*Extracted page text*.
========================

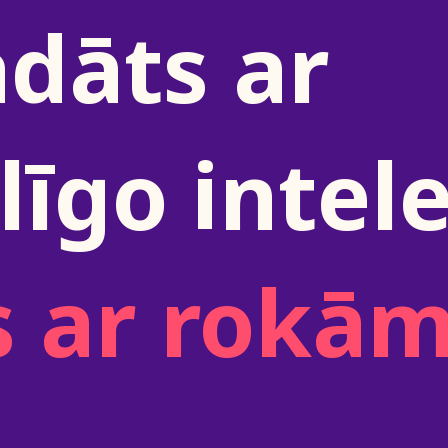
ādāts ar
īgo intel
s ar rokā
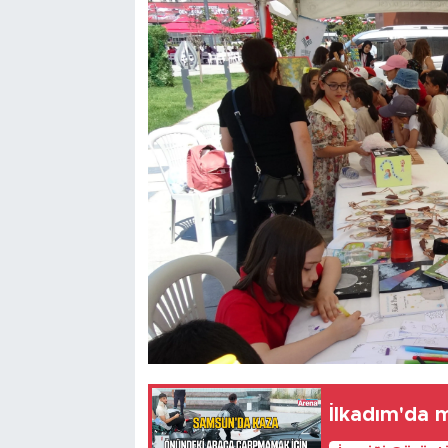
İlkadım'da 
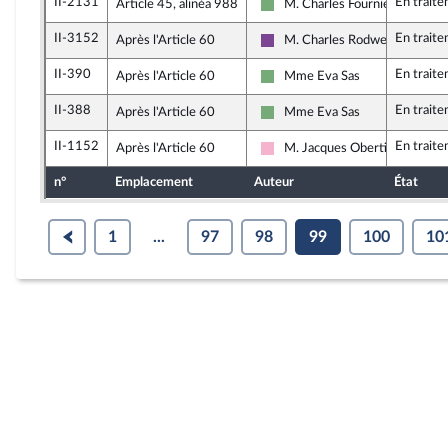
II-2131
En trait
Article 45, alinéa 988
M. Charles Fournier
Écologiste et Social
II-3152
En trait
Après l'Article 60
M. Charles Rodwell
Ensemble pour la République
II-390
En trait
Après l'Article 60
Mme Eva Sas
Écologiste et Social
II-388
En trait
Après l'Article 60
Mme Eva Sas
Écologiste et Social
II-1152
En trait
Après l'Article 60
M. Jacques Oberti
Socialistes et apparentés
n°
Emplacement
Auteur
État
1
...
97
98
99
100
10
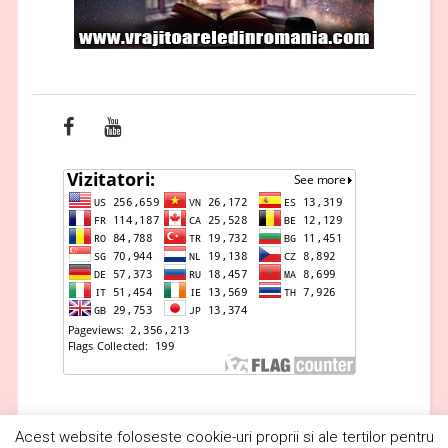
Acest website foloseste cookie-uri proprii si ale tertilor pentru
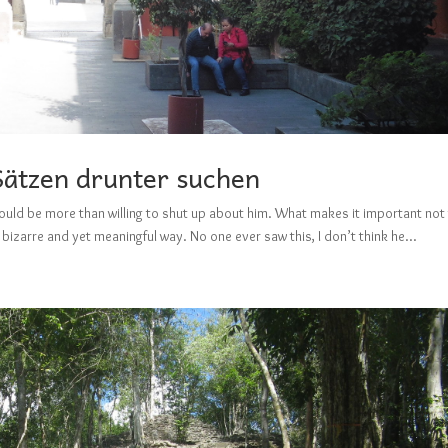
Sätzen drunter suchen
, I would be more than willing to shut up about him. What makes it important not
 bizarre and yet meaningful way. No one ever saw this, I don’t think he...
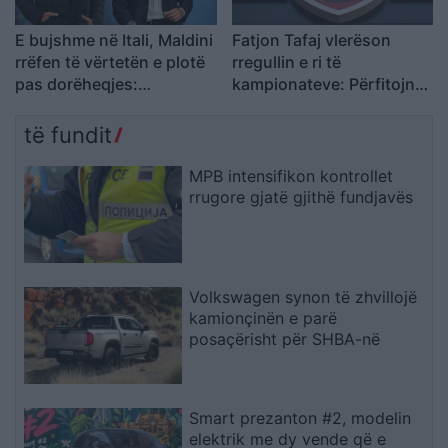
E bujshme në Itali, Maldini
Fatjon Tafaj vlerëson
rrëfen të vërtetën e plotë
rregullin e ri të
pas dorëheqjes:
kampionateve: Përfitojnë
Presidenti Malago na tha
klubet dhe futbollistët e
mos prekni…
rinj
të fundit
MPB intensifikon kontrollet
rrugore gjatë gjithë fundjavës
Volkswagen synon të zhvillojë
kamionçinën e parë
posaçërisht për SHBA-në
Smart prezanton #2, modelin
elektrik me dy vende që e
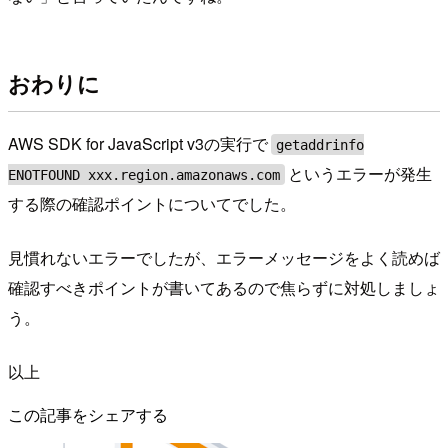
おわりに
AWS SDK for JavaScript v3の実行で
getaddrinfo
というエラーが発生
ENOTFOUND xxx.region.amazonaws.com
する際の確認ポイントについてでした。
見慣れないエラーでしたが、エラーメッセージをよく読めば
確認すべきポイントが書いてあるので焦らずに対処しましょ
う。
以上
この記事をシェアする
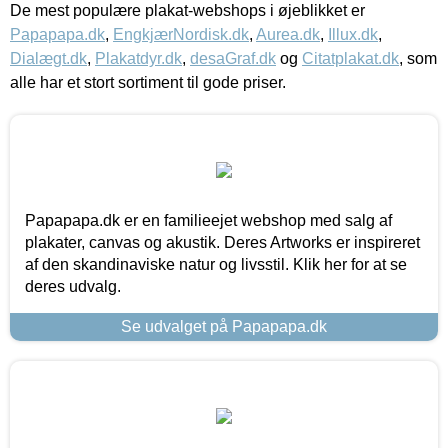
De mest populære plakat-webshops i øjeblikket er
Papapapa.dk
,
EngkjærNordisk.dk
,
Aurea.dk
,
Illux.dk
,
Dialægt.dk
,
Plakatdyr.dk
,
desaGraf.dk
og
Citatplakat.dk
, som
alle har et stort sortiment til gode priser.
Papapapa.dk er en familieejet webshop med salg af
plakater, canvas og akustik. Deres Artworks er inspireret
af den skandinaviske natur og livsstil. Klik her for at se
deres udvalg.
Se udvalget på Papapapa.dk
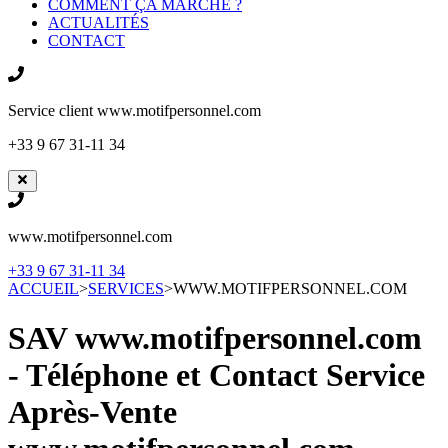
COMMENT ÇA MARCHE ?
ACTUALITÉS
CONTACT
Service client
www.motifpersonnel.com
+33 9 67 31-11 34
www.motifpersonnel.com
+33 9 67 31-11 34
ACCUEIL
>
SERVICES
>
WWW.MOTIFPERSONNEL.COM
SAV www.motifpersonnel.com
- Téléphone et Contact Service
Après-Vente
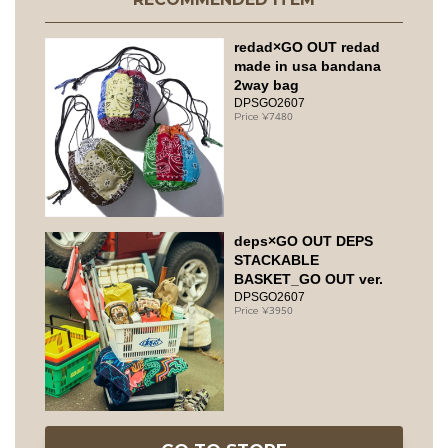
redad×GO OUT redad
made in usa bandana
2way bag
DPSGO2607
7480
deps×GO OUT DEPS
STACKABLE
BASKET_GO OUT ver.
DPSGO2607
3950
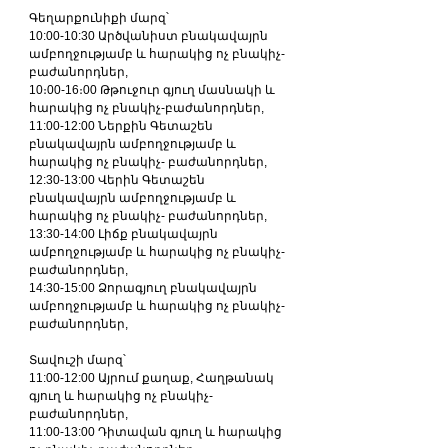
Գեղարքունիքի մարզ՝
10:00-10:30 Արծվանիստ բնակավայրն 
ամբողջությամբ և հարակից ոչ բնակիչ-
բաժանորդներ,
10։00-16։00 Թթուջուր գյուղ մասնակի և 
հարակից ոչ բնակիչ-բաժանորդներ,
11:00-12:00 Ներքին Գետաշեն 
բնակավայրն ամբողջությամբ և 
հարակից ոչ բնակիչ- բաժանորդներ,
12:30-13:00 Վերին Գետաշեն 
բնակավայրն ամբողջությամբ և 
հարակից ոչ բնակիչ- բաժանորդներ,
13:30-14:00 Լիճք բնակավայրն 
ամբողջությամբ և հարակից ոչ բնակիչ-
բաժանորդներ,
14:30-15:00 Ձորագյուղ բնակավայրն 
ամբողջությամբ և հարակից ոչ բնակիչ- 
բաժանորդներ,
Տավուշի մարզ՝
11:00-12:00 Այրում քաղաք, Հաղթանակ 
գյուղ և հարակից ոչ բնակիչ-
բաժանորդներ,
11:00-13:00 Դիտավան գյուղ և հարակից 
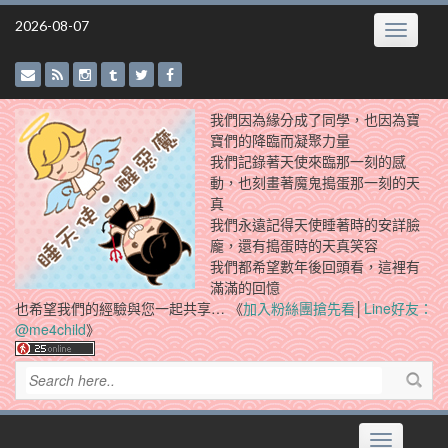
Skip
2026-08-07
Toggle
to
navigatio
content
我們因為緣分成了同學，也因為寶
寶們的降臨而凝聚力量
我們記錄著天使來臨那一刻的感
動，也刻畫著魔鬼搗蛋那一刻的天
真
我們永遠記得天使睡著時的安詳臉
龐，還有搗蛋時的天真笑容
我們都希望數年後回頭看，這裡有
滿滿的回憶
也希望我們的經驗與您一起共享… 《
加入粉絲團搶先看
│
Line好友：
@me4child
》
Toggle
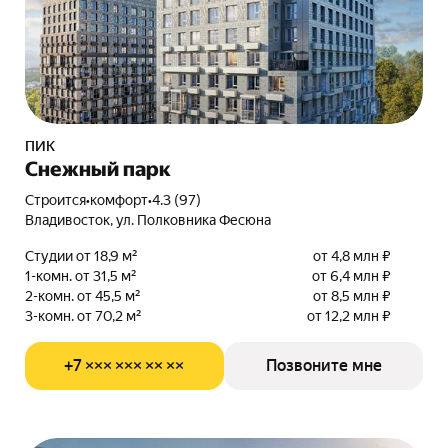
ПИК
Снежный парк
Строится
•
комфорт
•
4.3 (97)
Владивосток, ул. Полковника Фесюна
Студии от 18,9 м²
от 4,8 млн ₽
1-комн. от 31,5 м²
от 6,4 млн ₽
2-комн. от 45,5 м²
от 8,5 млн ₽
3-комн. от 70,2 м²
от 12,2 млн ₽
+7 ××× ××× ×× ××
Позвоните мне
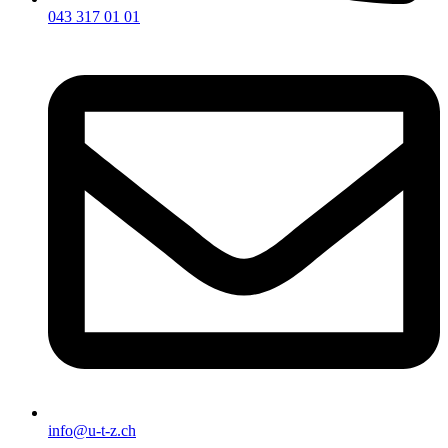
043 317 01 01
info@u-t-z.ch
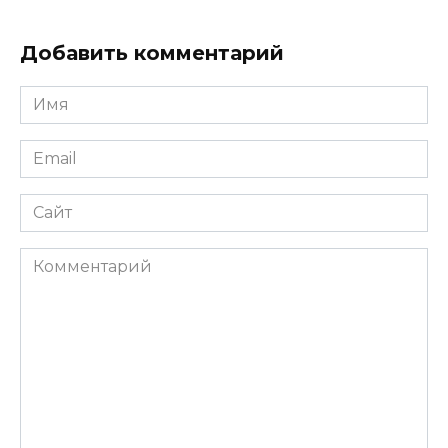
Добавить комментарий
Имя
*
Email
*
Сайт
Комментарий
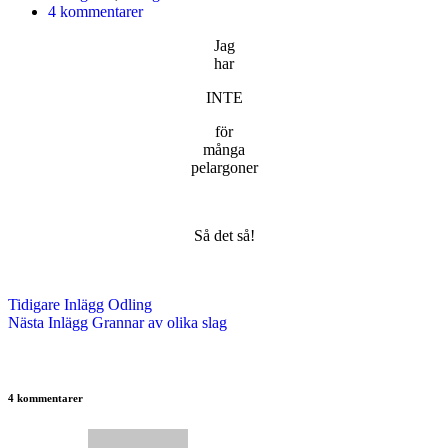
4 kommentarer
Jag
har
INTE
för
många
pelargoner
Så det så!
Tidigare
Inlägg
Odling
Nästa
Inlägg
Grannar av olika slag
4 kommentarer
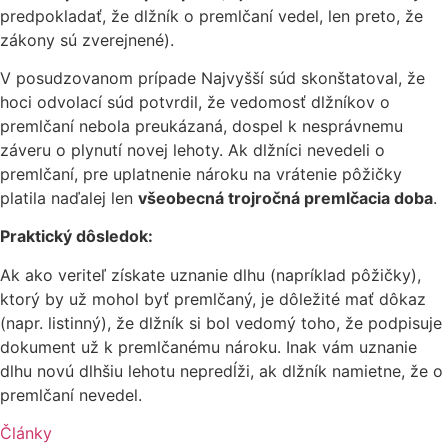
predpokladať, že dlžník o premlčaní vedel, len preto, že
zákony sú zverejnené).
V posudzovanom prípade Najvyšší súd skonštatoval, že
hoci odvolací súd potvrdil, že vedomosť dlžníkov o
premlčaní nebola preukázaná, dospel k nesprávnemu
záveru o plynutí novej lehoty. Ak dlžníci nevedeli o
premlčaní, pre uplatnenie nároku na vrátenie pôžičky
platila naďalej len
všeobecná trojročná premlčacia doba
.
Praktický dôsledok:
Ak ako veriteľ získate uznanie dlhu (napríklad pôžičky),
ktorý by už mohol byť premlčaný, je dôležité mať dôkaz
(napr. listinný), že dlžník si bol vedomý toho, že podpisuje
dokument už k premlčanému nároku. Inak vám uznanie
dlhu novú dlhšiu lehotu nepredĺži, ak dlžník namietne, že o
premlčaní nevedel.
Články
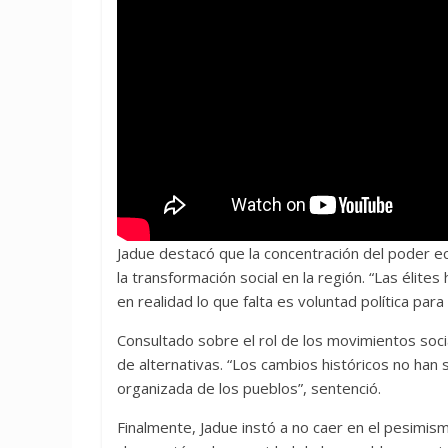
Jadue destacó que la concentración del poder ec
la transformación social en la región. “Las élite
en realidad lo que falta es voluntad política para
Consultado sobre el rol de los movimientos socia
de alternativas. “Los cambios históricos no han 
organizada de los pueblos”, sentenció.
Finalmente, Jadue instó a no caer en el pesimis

========================

*About this task*.
Copy every line of the extracted page text above that contains the word "uznanie".

*Output*.
Ak ako veriteľ získate uznanie dlhu (napríklad pôžičky),
dokument už k premlčanému nároku. Inak vám uznanie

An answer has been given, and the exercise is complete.